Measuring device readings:
····················

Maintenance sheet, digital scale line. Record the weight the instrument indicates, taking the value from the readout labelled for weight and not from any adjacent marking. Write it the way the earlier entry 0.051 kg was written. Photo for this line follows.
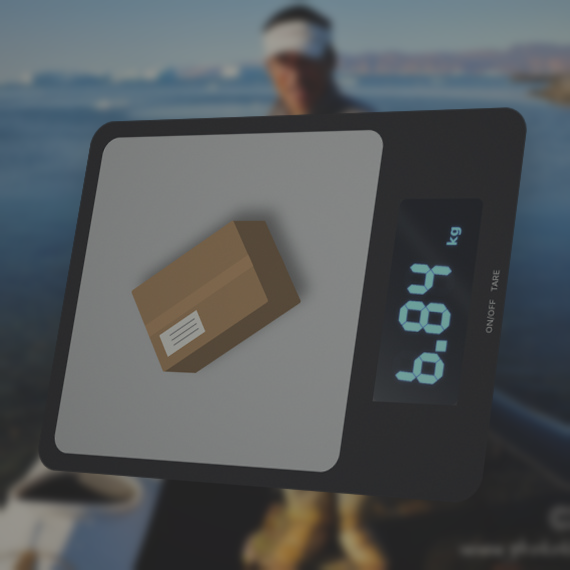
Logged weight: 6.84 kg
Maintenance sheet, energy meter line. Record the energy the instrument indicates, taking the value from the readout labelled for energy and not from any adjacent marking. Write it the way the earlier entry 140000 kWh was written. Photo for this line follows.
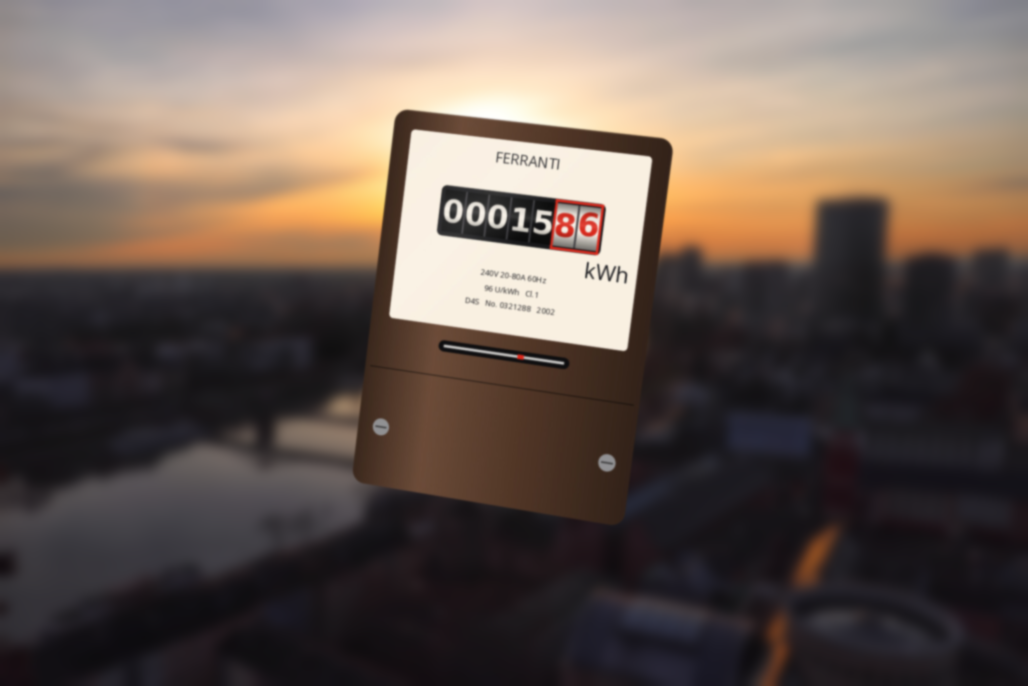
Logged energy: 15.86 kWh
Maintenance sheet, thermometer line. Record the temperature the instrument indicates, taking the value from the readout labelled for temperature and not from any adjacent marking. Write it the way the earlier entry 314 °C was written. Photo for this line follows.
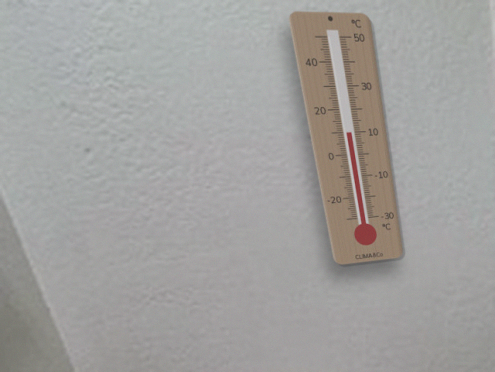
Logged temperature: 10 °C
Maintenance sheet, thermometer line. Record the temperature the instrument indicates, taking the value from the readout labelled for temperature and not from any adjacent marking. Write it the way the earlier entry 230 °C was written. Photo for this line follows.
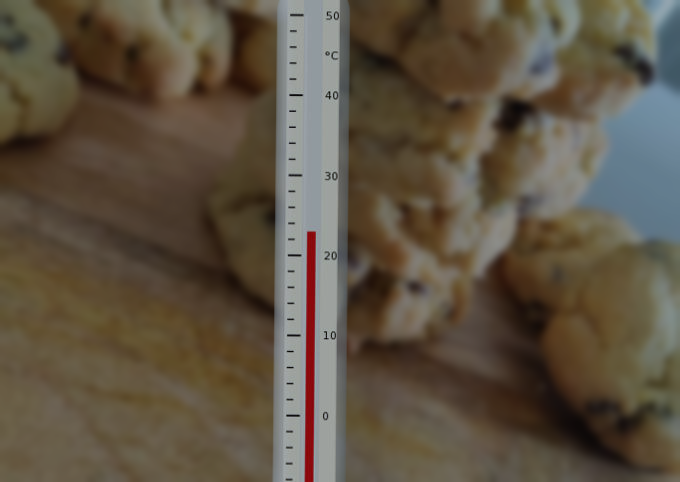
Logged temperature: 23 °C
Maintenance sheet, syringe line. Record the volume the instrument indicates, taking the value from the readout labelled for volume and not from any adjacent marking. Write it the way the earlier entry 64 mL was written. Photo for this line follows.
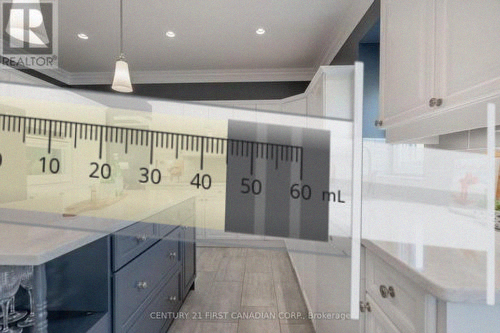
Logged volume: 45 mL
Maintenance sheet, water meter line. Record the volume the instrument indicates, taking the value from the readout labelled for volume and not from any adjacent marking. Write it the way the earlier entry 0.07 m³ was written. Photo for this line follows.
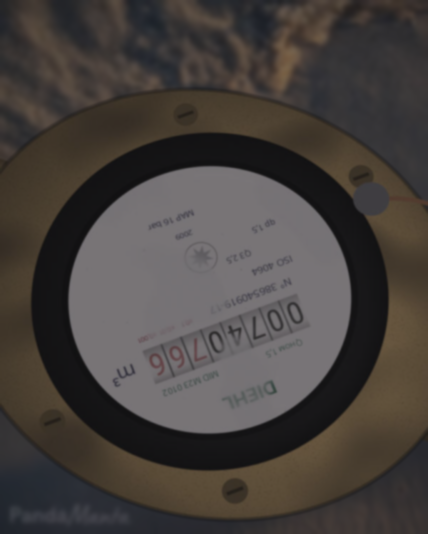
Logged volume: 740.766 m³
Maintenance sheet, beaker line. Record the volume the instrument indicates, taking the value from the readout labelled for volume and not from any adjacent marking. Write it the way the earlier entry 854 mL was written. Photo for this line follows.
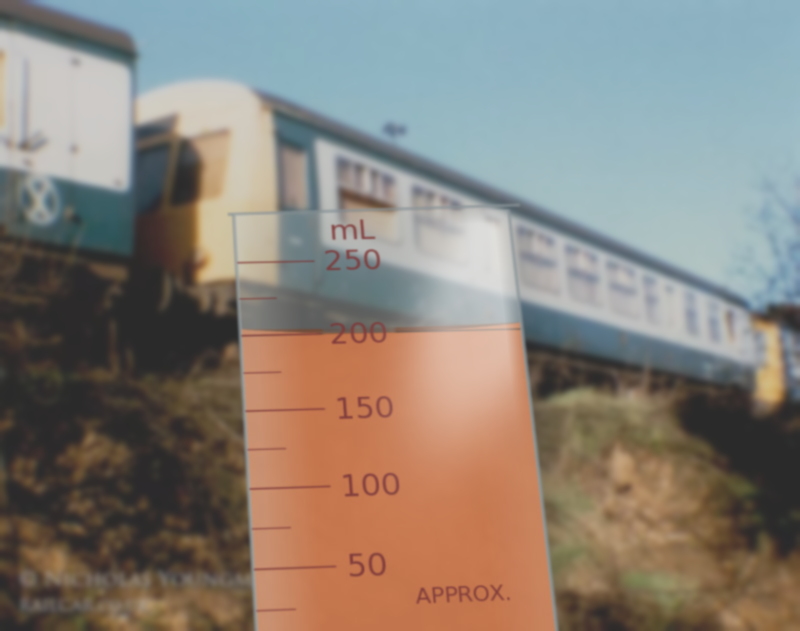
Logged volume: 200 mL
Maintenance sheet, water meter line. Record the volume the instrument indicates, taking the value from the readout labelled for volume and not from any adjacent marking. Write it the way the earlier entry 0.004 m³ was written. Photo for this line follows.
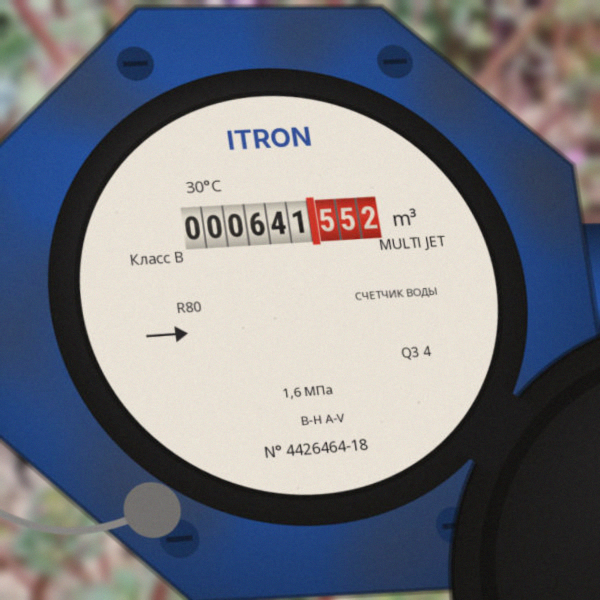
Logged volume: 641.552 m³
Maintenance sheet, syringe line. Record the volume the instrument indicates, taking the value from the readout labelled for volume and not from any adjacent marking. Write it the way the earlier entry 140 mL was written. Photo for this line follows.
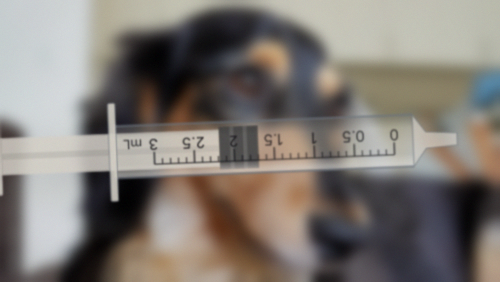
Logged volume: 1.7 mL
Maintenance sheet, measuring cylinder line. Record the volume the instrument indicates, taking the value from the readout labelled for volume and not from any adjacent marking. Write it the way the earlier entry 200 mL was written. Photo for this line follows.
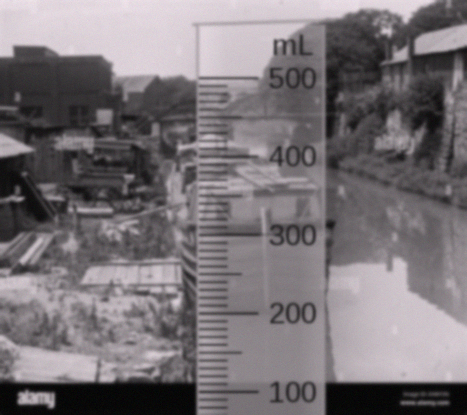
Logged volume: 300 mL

····················

Please render every line of the entries above as a JSON list of strings, one string per line, with blank lines omitted and the pictures left out.

> **RESPONSE TO THIS EXERCISE**
[
  "Maintenance sheet, digital scale line. Record the weight the instrument indicates, taking the value from the readout labelled for weight and not from any adjacent marking. Write it the way the earlier entry 0.051 kg was written. Photo for this line follows.",
  "Logged weight: 6.84 kg",
  "Maintenance sheet, energy meter line. Record the energy the instrument indicates, taking the value from the readout labelled for energy and not from any adjacent marking. Write it the way the earlier entry 140000 kWh was written. Photo for this line follows.",
  "Logged energy: 15.86 kWh",
  "Maintenance sheet, thermometer line. Record the temperature the instrument indicates, taking the value from the readout labelled for temperature and not from any adjacent marking. Write it the way the earlier entry 314 °C was written. Photo for this line follows.",
  "Logged temperature: 10 °C",
  "Maintenance sheet, thermometer line. Record the temperature the instrument indicates, taking the value from the readout labelled for temperature and not from any adjacent marking. Write it the way the earlier entry 230 °C was written. Photo for this line follows.",
  "Logged temperature: 23 °C",
  "Maintenance sheet, syringe line. Record the volume the instrument indicates, taking the value from the readout labelled for volume and not from any adjacent marking. Write it the way the earlier entry 64 mL was written. Photo for this line follows.",
  "Logged volume: 45 mL",
  "Maintenance sheet, water meter line. Record the volume the instrument indicates, taking the value from the readout labelled for volume and not from any adjacent marking. Write it the way the earlier entry 0.07 m³ was written. Photo for this line follows.",
  "Logged volume: 740.766 m³",
  "Maintenance sheet, beaker line. Record the volume the instrument indicates, taking the value from the readout labelled for volume and not from any adjacent marking. Write it the way the earlier entry 854 mL was written. Photo for this line follows.",
  "Logged volume: 200 mL",
  "Maintenance sheet, water meter line. Record the volume the instrument indicates, taking the value from the readout labelled for volume and not from any adjacent marking. Write it the way the earlier entry 0.004 m³ was written. Photo for this line follows.",
  "Logged volume: 641.552 m³",
  "Maintenance sheet, syringe line. Record the volume the instrument indicates, taking the value from the readout labelled for volume and not from any adjacent marking. Write it the way the earlier entry 140 mL was written. Photo for this line follows.",
  "Logged volume: 1.7 mL",
  "Maintenance sheet, measuring cylinder line. Record the volume the instrument indicates, taking the value from the readout labelled for volume and not from any adjacent marking. Write it the way the earlier entry 200 mL was written. Photo for this line follows.",
  "Logged volume: 300 mL"
]